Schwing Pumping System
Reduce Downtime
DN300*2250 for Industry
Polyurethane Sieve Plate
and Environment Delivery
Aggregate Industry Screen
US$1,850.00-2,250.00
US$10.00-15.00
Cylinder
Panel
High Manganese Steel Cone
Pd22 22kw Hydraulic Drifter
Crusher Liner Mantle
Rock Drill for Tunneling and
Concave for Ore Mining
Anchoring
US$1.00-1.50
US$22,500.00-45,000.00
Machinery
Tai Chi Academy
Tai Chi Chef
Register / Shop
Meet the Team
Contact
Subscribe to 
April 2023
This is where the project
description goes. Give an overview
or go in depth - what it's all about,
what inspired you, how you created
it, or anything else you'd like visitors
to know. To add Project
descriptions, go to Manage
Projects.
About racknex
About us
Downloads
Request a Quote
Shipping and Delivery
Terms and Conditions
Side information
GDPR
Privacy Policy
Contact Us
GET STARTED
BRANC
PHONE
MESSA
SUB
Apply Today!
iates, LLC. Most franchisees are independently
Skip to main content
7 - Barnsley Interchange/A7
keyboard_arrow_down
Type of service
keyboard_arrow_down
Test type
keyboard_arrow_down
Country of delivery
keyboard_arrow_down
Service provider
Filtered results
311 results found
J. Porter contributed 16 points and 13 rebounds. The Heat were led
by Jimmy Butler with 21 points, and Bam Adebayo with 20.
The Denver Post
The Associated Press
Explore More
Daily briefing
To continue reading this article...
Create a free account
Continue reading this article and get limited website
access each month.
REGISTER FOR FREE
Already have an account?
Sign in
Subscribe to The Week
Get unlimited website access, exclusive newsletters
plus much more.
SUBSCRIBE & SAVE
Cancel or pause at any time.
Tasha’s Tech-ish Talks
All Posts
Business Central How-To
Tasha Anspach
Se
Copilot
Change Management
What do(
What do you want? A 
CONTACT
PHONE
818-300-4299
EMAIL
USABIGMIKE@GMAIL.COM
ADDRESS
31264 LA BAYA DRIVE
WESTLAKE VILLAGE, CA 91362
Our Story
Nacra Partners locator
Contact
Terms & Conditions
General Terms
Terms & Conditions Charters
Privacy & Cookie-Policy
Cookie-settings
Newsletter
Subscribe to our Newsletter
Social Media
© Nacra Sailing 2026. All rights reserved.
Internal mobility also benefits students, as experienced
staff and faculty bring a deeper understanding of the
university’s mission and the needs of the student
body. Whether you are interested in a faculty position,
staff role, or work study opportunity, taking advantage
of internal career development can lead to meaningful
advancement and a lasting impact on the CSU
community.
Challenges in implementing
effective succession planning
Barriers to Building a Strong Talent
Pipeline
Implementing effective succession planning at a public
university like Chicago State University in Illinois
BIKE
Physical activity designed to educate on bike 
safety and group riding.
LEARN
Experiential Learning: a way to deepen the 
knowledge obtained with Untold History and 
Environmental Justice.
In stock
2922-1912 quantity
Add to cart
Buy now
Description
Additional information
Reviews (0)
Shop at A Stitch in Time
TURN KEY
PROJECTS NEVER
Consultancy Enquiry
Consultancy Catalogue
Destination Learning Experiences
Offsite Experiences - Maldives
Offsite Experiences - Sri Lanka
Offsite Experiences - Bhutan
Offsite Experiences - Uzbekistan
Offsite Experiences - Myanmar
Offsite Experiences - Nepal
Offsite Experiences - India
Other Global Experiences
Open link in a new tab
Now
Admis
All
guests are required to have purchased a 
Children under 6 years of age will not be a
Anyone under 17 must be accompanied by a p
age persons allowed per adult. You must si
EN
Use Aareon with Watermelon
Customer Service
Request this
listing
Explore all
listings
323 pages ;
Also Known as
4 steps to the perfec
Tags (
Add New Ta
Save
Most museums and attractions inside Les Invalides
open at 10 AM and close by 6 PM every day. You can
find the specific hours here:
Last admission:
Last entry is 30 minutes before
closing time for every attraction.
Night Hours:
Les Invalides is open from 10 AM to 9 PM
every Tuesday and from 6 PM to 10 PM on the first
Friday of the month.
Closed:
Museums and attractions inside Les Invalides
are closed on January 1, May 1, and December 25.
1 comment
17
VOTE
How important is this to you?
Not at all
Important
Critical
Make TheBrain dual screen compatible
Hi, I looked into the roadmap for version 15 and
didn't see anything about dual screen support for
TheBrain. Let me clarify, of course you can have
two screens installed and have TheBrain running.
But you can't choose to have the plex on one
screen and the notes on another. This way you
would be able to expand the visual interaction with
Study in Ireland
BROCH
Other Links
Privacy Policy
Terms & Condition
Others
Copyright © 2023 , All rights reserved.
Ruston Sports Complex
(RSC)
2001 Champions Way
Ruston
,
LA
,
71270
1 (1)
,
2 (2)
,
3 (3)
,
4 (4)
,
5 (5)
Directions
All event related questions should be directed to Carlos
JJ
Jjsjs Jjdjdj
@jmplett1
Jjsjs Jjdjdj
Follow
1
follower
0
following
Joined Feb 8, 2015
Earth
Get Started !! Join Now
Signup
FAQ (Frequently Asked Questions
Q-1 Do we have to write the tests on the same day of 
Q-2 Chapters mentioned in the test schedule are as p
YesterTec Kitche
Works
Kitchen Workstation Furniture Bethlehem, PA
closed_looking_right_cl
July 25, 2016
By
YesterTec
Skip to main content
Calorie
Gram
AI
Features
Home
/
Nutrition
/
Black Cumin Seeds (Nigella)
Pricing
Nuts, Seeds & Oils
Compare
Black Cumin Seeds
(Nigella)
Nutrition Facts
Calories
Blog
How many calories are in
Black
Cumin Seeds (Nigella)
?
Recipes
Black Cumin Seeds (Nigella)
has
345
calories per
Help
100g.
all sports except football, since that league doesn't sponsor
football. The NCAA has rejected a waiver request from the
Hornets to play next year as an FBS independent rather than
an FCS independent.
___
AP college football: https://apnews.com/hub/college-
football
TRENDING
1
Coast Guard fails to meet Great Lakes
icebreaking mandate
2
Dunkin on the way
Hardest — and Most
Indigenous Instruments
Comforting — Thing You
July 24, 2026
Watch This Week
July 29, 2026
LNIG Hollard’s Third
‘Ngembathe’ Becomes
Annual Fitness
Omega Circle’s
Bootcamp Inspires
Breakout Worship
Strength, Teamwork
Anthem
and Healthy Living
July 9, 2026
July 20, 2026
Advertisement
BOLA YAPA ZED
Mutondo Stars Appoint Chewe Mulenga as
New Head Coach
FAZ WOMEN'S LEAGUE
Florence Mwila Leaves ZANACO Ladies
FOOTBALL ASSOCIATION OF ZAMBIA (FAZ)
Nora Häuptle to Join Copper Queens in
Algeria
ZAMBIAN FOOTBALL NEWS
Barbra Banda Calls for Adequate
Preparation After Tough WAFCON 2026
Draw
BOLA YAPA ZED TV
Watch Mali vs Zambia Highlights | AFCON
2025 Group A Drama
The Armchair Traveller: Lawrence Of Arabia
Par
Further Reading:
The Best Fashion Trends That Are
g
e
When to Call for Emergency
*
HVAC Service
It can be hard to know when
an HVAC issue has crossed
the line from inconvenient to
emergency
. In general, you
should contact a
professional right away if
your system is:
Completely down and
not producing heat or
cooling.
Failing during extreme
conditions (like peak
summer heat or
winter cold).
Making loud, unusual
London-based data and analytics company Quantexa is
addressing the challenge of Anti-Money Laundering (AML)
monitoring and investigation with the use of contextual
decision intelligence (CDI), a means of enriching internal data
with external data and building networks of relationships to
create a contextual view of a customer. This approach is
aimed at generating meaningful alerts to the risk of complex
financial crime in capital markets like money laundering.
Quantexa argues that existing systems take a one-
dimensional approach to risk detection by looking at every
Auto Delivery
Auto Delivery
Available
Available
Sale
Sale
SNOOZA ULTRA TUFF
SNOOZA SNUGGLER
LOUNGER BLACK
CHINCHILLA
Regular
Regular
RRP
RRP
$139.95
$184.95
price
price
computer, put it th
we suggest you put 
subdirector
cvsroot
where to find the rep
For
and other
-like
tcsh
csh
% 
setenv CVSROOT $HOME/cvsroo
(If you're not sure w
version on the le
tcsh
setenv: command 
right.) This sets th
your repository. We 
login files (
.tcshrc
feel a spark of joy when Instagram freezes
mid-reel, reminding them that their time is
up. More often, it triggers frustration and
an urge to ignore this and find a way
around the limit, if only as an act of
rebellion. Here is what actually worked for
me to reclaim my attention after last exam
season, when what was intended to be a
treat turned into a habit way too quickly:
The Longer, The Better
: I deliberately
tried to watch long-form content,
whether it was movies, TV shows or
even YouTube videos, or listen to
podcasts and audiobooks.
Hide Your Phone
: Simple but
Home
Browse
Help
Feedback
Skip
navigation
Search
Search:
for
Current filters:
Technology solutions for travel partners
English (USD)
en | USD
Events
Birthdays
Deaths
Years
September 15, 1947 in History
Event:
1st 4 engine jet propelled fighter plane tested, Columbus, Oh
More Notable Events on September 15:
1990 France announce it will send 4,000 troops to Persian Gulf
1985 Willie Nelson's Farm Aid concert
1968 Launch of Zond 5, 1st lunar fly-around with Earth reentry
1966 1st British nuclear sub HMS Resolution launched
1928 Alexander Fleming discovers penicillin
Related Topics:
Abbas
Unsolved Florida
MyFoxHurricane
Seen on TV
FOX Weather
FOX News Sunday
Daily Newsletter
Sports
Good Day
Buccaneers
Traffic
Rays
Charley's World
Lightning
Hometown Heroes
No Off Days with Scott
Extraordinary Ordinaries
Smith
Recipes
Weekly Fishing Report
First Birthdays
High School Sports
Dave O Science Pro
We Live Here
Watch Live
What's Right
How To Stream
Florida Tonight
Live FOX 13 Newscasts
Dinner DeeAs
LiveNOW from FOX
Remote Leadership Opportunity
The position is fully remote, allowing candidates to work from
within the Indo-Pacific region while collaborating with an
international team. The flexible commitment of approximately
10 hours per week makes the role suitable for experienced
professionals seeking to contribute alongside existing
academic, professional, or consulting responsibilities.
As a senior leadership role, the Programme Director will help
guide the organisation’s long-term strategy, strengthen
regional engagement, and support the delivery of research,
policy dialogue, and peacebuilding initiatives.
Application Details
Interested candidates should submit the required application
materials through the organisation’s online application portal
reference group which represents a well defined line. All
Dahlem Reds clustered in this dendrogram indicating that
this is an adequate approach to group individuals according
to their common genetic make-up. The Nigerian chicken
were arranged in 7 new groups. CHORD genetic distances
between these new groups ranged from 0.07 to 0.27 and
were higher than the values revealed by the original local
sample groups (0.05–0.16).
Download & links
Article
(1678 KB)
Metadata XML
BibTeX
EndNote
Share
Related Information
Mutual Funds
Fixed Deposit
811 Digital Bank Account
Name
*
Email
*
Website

Directions: Please repeat the lines from the start through the line holding "Internal mobility also", inclusive, and swap every "Tai Chi" for "Qigong", leaving everything else unchanged.

Solution below:
Schwing Pumping System
Reduce Downtime
DN300*2250 for Industry
Polyurethane Sieve Plate
and Environment Delivery
Aggregate Industry Screen
US$1,850.00-2,250.00
US$10.00-15.00
Cylinder
Panel
High Manganese Steel Cone
Pd22 22kw Hydraulic Drifter
Crusher Liner Mantle
Rock Drill for Tunneling and
Concave for Ore Mining
Anchoring
US$1.00-1.50
US$22,500.00-45,000.00
Machinery
Qigong Academy
Qigong Chef
Register / Shop
Meet the Team
Contact
Subscribe to 
April 2023
This is where the project
description goes. Give an overview
or go in depth - what it's all about,
what inspired you, how you created
it, or anything else you'd like visitors
to know. To add Project
descriptions, go to Manage
Projects.
About racknex
About us
Downloads
Request a Quote
Shipping and Delivery
Terms and Conditions
Side information
GDPR
Privacy Policy
Contact Us
GET STARTED
BRANC
PHONE
MESSA
SUB
Apply Today!
iates, LLC. Most franchisees are independently
Skip to main content
7 - Barnsley Interchange/A7
keyboard_arrow_down
Type of service
keyboard_arrow_down
Test type
keyboard_arrow_down
Country of delivery
keyboard_arrow_down
Service provider
Filtered results
311 results found
J. Porter contributed 16 points and 13 rebounds. The Heat were led
by Jimmy Butler with 21 points, and Bam Adebayo with 20.
The Denver Post
The Associated Press
Explore More
Daily briefing
To continue reading this article...
Create a free account
Continue reading this article and get limited website
access each month.
REGISTER FOR FREE
Already have an account?
Sign in
Subscribe to The Week
Get unlimited website access, exclusive newsletters
plus much more.
SUBSCRIBE & SAVE
Cancel or pause at any time.
Tasha’s Tech-ish Talks
All Posts
Business Central How-To
Tasha Anspach
Se
Copilot
Change Management
What do(
What do you want? A 
CONTACT
PHONE
818-300-4299
EMAIL
USABIGMIKE@GMAIL.COM
ADDRESS
31264 LA BAYA DRIVE
WESTLAKE VILLAGE, CA 91362
Our Story
Nacra Partners locator
Contact
Terms & Conditions
General Terms
Terms & Conditions Charters
Privacy & Cookie-Policy
Cookie-settings
Newsletter
Subscribe to our Newsletter
Social Media
© Nacra Sailing 2026. All rights reserved.
Internal mobility also benefits students, as experienced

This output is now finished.